Mais il est resté méfiant. “Ce qui ne me tue pas me rend plus fort,” il a écrit, citant le philosophe Friedrich Nietzsche. Lorsque des lecteurs, inquiets pour sa sécurité, l’ont exhorté à quitter le pays, il a cité une ligne de V pour Vendetta. “Si tous ceux qui osent résister s’enfuient, ils gagneraient”, a-t-il répondu.
Ce jour-là, début mai 2021, il a partagé 97 ebooks, dont celui de l’historien Charles Tilly Démocratie et de George Orwell 1984. Ce serait son dernier message.
« C’est un guerrier qui a choisi de ne pas partir et est resté en Chine pour mener un bon combat », a déclaré Yaxue Cao, rédacteur en chef de ChinaChange.org, un site Web qui couvre la société civile et les droits de l’homme en Chine, à VICE World News.
China Digital Times, un site d’information qui suit la censure en Chine, a sélectionné Program Think comme sa personnalité de l’année 2021 après sa disparition.
“Comme beaucoup de ses lecteurs, j’admire sa compétence technologique, sa capacité intellectuelle et son courage moral, et je l’ai vu devenir une figure légendaire et un symbole de résistance”, a déclaré Xiao Qiang, fondateur du site et chercheur à l’UC Berkeley’s School of Informations en Californie.
Les autorités n’ont pas révélé comment elles avaient retrouvé Ruan, mais au cours des deux années de silence qui ont suivi, les partisans de Program Think ont désespérément essayé de comprendre ce qui lui était arrivé.
En recoupant différentes bases de données divulguées, un utilisateur de médias sociaux a pu retracer le compte Gmail public de Program Think à un e-mail d’entreprise autrefois utilisé par Ruan. C’est peut-être ainsi que les autorités l’ont trouvé, a déclaré l’utilisateur des médias sociaux à VICE World News, s’exprimant de manière anonyme pour éviter les représailles du gouvernement.

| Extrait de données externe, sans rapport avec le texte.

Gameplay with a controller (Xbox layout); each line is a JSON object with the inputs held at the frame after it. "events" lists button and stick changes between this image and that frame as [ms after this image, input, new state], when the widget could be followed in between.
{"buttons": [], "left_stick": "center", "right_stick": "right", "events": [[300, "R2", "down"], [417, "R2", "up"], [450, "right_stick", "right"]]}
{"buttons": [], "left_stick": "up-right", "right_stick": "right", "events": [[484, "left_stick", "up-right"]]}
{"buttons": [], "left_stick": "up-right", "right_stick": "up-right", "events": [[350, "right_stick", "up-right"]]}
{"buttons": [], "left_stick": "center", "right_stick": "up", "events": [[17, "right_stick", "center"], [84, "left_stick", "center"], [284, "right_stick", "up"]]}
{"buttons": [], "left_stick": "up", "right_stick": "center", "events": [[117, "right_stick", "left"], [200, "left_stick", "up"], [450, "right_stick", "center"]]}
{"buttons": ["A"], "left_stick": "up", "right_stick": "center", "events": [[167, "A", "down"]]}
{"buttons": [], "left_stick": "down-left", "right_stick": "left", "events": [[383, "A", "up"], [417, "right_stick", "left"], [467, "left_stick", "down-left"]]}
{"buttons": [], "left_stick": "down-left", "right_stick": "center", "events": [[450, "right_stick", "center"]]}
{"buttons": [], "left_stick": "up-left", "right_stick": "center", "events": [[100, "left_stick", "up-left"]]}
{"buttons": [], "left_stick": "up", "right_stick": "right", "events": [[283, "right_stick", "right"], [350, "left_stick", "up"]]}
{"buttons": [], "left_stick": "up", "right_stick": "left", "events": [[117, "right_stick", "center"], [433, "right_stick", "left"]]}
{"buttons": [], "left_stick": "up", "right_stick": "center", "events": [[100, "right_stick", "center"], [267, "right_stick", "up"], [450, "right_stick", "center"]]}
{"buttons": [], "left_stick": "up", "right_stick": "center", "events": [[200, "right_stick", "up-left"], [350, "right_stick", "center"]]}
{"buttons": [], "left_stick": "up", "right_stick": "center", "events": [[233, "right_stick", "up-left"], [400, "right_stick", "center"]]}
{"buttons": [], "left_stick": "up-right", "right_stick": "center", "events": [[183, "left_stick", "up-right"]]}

“Après tout, si une personne ordinaire comme moi a pu le localiser, la police a dû également essayer différentes méthodes”, ont-ils déclaré. L’utilisateur anonyme a publié ses conclusions il y a un an dans l’espoir que Ruan ne serait pas jugé en secret, mais cela n’a pas attiré beaucoup d’attention au milieu d’un essaim de spéculations sauvages en ligne sur l’affaire.
« C’est trop difficile pour un homme de s’opposer à tout un système. Rares sont ceux qui ont un tel courage.
Après Après l’arrestation de Ruan, Bei ne l’a revu que près de deux ans plus tard, lorsqu’elle a pu assister à sa condamnation au tribunal.
Bei a embauché trois lots différents d’avocats pour représenter Ruan. Tous ont gardé leurs lèvres fermées sur le cas de son mari, citant des accords de non-divulgation qu’ils devaient signer, a-t-elle déclaré. On ne lui a même pas dit quand le procès, interrompu par la pandémie, a repris en février. Elle a reçu un préavis si court concernant sa condamnation qu’elle était le seul membre de sa famille à pouvoir assister à son audience devant le tribunal intermédiaire n° 2 de Shanghai le 10 février.
“Je n’aurais jamais imaginé qu’il puisse être aussi mince”, a déclaré Bei, se souvenant de ce jour-là. Ses cheveux étaient noirs, parsemés de blanc, maintenant c’est l’inverse, dit-elle. Mais il est resté fort, se dit Bei devant le tribunal, jusqu’à l’annonce du verdict.
“J’ai été très choquée par la lourde peine”, a-t-elle déclaré, faisant référence à la peine de 7 ans de prison. Alors qu’il était emmené, il la regarda et son comportement changea. Avec la majeure partie de son visage recouvert d’un masque, “il a demandé de l’aide pour ses yeux”, a-t-elle déclaré.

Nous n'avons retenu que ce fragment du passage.